(Saved entries)
--*--

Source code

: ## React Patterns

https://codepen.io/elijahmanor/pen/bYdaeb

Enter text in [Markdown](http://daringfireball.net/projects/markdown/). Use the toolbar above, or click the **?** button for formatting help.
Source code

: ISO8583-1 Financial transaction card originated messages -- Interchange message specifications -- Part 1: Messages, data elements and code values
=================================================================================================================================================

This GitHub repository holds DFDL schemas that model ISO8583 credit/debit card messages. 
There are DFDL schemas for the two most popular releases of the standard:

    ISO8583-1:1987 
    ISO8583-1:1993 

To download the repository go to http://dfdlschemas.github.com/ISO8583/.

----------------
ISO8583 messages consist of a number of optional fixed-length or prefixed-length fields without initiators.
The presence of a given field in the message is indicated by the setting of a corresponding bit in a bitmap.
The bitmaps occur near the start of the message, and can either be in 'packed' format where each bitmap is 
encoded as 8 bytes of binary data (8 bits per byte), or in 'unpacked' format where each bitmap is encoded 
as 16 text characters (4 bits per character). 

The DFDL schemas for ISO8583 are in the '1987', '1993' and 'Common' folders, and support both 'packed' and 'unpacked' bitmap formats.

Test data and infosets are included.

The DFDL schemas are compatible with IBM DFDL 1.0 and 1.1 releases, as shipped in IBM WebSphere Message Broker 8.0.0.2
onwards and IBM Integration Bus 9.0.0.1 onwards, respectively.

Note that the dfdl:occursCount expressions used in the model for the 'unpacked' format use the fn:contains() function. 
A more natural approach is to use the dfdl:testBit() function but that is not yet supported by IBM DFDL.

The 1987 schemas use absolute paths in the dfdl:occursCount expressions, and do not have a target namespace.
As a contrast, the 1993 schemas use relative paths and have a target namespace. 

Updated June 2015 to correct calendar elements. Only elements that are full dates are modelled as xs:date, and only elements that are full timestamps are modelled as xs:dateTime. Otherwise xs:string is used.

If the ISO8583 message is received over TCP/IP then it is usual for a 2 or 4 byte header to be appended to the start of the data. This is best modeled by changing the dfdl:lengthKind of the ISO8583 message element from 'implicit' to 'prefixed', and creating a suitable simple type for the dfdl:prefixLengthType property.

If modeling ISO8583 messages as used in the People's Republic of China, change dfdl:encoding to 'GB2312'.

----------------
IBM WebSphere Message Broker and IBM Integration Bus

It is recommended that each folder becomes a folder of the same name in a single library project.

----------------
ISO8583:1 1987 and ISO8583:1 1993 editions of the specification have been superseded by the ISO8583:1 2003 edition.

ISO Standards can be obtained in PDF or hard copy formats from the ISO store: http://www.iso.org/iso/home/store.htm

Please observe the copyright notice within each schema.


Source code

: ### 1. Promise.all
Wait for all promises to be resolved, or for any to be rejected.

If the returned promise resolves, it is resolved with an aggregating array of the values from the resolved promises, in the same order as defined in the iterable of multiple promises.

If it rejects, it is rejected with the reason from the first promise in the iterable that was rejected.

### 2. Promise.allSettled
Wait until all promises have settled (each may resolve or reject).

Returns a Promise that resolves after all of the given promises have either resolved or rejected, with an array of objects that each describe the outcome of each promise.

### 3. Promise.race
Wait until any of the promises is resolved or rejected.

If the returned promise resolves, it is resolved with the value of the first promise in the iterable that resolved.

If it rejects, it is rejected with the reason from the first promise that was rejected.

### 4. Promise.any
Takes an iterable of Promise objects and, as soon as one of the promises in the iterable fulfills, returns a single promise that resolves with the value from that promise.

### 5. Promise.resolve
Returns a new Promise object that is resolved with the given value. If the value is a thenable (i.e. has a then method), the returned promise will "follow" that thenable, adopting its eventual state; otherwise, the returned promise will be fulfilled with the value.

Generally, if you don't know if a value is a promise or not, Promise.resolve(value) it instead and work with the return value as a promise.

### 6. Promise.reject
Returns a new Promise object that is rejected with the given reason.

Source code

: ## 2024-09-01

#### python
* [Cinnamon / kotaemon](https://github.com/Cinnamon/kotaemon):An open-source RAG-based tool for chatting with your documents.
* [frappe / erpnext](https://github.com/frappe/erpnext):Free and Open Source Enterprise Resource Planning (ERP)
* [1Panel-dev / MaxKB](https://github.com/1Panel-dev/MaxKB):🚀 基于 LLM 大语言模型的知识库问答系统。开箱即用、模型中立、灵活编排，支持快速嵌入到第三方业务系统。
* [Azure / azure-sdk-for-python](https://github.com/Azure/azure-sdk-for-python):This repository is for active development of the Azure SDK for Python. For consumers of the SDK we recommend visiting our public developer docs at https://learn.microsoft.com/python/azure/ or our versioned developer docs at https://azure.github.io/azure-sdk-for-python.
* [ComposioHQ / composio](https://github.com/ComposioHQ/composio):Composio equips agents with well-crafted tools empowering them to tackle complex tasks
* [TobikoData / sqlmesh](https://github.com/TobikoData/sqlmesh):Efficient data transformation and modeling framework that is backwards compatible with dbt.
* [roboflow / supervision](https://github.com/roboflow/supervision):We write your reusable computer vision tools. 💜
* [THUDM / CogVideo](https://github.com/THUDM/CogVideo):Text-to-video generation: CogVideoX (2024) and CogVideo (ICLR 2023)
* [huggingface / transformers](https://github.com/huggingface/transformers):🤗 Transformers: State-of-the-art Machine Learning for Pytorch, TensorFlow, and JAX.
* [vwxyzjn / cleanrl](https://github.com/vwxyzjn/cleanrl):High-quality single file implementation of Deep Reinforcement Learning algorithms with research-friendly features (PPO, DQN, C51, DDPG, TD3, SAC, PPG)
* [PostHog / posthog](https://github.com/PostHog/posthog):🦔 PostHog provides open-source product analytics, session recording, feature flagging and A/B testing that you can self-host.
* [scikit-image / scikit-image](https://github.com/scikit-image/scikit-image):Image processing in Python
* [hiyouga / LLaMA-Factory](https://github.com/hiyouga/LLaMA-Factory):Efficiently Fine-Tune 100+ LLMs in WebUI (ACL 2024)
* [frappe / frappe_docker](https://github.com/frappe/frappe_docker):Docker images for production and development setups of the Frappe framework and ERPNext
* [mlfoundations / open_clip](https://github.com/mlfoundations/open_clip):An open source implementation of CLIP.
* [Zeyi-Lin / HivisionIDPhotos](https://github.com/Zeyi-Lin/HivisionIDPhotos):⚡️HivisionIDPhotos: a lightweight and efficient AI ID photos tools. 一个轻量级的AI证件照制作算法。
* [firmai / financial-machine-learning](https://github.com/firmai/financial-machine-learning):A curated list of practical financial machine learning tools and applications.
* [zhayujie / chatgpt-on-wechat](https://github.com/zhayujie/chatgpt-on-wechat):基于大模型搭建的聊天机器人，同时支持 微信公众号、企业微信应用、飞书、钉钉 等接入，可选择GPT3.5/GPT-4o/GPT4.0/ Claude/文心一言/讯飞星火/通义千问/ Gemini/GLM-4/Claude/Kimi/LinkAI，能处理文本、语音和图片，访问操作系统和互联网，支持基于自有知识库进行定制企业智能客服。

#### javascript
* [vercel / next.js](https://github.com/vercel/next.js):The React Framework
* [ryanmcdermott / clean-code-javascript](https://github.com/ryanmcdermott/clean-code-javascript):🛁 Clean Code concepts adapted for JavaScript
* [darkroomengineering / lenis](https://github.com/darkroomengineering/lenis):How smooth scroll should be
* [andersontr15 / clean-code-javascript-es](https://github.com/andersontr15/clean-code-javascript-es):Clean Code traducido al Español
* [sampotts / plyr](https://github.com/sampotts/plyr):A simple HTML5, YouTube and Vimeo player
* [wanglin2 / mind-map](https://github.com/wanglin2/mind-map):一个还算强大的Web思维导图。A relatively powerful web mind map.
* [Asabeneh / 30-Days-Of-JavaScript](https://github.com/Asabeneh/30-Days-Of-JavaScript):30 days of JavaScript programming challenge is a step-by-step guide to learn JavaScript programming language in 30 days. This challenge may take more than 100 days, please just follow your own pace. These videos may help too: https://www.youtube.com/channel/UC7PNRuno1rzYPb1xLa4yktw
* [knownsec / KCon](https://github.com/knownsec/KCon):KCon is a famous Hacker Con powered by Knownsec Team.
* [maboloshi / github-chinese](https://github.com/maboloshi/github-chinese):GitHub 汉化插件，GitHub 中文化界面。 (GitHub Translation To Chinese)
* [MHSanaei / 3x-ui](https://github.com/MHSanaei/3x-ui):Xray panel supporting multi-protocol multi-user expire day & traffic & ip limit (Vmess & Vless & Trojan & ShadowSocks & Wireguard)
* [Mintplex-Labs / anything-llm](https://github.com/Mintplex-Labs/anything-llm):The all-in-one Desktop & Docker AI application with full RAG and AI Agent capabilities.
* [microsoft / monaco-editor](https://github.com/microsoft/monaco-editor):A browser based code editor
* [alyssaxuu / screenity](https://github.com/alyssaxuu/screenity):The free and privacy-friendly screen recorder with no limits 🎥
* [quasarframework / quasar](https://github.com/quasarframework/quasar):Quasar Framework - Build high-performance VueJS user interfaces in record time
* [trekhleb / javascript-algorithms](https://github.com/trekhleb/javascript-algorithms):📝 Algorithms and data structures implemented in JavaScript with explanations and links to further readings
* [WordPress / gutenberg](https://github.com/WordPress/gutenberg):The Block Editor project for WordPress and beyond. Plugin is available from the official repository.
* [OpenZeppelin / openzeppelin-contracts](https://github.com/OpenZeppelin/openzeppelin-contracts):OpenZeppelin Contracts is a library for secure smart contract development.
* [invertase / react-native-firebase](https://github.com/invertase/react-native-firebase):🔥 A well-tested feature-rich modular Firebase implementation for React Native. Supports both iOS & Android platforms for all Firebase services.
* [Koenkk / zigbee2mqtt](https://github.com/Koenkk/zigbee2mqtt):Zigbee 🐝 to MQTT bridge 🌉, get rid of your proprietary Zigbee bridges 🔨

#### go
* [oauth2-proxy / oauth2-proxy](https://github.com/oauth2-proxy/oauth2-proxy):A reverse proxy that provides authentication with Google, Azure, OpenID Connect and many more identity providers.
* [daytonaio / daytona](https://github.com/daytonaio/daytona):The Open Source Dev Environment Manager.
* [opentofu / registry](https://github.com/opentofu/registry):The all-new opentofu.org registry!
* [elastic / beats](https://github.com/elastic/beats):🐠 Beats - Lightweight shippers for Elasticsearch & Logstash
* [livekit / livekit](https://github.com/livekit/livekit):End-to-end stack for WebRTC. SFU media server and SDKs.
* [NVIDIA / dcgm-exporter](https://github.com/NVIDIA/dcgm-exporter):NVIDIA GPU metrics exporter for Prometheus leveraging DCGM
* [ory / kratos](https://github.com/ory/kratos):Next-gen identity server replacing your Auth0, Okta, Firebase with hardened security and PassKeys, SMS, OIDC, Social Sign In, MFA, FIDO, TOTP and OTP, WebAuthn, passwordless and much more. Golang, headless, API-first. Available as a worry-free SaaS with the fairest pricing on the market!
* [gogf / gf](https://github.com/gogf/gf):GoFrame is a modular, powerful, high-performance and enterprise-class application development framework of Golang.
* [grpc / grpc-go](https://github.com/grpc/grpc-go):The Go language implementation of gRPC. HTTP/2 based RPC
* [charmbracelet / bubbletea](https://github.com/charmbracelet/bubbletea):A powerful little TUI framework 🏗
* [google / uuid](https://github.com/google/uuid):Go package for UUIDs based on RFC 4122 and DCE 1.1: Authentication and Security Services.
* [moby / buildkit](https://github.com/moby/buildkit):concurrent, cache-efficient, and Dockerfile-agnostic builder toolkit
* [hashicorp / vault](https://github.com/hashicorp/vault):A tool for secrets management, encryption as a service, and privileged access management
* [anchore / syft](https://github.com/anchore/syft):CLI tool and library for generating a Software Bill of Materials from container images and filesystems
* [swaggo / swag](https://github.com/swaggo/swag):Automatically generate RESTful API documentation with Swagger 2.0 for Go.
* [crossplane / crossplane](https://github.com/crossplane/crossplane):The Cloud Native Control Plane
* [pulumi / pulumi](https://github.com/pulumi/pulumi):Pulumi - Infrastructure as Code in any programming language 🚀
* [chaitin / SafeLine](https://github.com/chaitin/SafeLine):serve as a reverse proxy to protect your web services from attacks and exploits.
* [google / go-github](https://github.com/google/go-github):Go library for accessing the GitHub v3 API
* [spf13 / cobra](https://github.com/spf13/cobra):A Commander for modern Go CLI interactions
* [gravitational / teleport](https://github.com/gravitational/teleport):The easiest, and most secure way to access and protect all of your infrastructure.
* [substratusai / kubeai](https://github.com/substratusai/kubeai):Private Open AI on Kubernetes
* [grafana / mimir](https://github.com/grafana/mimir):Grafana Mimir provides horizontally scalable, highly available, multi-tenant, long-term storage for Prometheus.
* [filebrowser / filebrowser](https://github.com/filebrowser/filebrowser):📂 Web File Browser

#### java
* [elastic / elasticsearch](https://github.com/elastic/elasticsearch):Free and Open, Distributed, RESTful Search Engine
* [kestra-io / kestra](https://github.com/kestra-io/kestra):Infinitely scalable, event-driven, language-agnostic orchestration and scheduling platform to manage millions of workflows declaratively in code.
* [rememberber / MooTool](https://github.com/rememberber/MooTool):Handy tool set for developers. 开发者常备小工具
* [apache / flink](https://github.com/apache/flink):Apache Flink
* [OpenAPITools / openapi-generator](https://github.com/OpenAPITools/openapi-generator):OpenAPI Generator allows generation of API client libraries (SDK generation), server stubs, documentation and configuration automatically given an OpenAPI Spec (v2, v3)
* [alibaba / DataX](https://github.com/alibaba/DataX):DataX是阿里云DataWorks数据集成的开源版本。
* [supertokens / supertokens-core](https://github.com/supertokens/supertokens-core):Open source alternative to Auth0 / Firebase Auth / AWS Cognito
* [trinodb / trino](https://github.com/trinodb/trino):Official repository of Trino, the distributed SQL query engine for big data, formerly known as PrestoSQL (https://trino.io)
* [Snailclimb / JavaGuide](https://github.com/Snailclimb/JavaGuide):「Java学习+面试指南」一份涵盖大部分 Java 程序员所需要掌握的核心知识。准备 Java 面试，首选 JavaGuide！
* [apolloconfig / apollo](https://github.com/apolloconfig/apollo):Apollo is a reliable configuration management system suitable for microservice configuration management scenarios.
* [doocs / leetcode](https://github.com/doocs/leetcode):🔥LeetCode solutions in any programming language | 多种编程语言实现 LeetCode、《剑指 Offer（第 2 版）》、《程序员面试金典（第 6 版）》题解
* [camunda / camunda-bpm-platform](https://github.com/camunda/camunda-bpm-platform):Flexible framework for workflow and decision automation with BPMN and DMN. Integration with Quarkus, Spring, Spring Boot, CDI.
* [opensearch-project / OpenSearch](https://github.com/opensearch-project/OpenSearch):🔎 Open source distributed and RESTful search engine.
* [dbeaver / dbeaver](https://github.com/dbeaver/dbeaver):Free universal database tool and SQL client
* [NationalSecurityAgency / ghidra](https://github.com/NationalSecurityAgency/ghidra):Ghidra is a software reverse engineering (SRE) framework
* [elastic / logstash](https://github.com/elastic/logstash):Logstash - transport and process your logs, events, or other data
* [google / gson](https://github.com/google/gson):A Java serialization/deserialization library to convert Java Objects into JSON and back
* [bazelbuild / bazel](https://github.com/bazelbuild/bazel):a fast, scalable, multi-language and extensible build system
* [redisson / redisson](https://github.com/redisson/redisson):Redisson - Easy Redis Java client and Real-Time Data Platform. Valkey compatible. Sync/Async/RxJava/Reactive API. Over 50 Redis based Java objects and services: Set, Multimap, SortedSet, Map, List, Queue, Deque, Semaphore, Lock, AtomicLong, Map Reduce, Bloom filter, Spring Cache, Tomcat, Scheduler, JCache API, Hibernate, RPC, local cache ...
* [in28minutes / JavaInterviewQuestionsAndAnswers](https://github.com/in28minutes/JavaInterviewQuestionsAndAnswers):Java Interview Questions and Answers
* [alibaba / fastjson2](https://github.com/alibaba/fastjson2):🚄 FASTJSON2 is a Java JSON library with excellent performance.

--*--

AIM OF THE EXERCISE — Starting with the line containing "Updated June 2015" and going on through the line containing "If modeling ISO8583", substitute "modeled" for "modelled" and write out those lines again with nothing else changed.

RESULT —
Updated June 2015 to correct calendar elements. Only elements that are full dates are modeled as xs:date, and only elements that are full timestamps are modeled as xs:dateTime. Otherwise xs:string is used.

If the ISO8583 message is received over TCP/IP then it is usual for a 2 or 4 byte header to be appended to the start of the data. This is best modeled by changing the dfdl:lengthKind of the ISO8583 message element from 'implicit' to 'prefixed', and creating a suitable simple type for the dfdl:prefixLengthType property.

If modeling ISO8583 messages as used in the People's Republic of China, change dfdl:encoding to 'GB2312'.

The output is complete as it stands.